- **PROVIDED TEXT**

____

Does Cell Have Any Other Advantages Over XCPU Other Than FLOPS?

Fafalada said:
If only... :(
Frankly I find the exact opposite to be true for me - just about every thing I dislike about Cell (as well as that other console CPU) is clearly all IBM's influence/design.

True about the AOS vs SOA SIMD.

But the memory model is closer to the VUs than to a "real" CPU (DMA+local memory)

Cheers
Gubbi
 
aaronspink said:
There are a significant number of jobs that the SPU cannot do. The SPU's are subordinate to the PPE and rely on the PPE for a lot of the non-computational function.
I think to help this debate you ought to list s few and have other devs see whether they agree ot not. At the moment you seem to be saying (least I'm hearing) the SPe's can't do some things, but you don't seem to be saying (least I'm not hearing) what they can't do, and more importantly the relevance of not being able to do those things. eg. As has been said, though a SPE can't boot itself into action, why would it need to? Save those transistors for other things.
 
aaronspink said:
The 8080 had multi-tasking added on by people. It doesn't make it suited for the work though. What you are effectively doing is writing a program that has several code sequences that loop back to a DO list when a given code sequence is done. You don't really need a kernal to do this.
Agreed but for anything else you need some form of kernel to isolate tasks and ensure they do not interfere with each other. Cell is most likely going to use an exokernel structure on SPUs which consists of a very primitive resource multiplexer with all other abstractions generated in the application itself.

aaronspink said:
There are a significant number of jobs that the SPU cannot do. The SPU's are subordinate to the PPE and rely on the PPE for a lot of the non-computational function.
They can do quite a lot aside handle interrupts it would appear. They can do computation and basic branching, correct? The branching is not as limited as people seem to believe either; consider a P4 with a 120 instruction/cycle pipeline/penalty (most being redundant so you can pass data across the chip) with a huge branch predictor that has to deal with the x86 complexities versus a SPU with an 18 cycle penalty if a hint goes wrong. The hints often won't go wrong if you think about loops (unrolling elminiates the need for hints entirely if possible; or you could branch and use the hint and the only time you're going to violate is in the very final case where you quit the loop).

aaronspink said:
The SPUs are glorified SIMD pipelines. They lack a significant amount of functionality in an effort to reduce their size to the point that so many could be put on. The question is if the trade off is worthwhile or merely a stopgap.
They aren't intended to be full cores so stop making out as if they are, the PPC is an integral part and its job is to handle interrupts and manage the EIB (which do require a more general purpose approach as you would suffer immensely if you had to wait X cycles every time you wish to enter an interrupt handler). Why should an SPU care about an interrupt when its job is to do a task given to it? These tasks often involve SIMD and as the RISC philosophy states - optimise the common case. On a games console vector instructions are common and similarly in a lot of other cases where Cell is going to be applied - signal processing, image analysis, 3D geometry all are vector streams.

____

- **GIVEN INFORMATION**

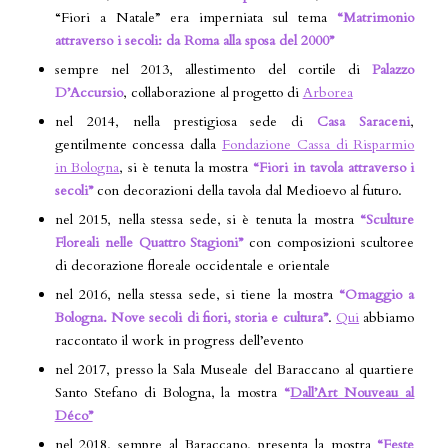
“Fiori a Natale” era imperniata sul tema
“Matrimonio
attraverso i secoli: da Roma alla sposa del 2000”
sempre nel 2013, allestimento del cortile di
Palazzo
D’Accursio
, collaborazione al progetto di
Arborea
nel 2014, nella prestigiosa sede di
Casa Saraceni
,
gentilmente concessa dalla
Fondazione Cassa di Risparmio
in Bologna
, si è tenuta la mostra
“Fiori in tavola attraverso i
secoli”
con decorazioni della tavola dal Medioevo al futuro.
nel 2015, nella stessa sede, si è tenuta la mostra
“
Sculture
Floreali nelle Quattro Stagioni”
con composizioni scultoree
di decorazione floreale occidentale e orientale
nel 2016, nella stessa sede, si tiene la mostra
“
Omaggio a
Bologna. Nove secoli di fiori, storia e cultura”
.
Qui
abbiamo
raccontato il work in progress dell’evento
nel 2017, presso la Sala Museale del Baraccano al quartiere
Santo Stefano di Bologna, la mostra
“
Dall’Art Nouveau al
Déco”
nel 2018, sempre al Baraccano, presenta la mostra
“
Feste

____

- **TO DO**
a) In the forum thread's final paragraph, which application areas are listed right after "where Cell is going to be applied -"?
b) Can you retype the forum thread from "Does Cell Have" up to and including "all IBM's influence/design."?
The material comes from a separate source and is unrelated to the forum thread.

- **ANSWERS TO THIS EXERCISE**
a)
- signal processing
- image analysis
- 3D geometry

b)
Does Cell Have Any Other Advantages Over XCPU Other Than FLOPS?

Fafalada said:
If only... :(
Frankly I find the exact opposite to be true for me - just about every thing I dislike about Cell (as well as that other console CPU) is clearly all IBM's influence/design.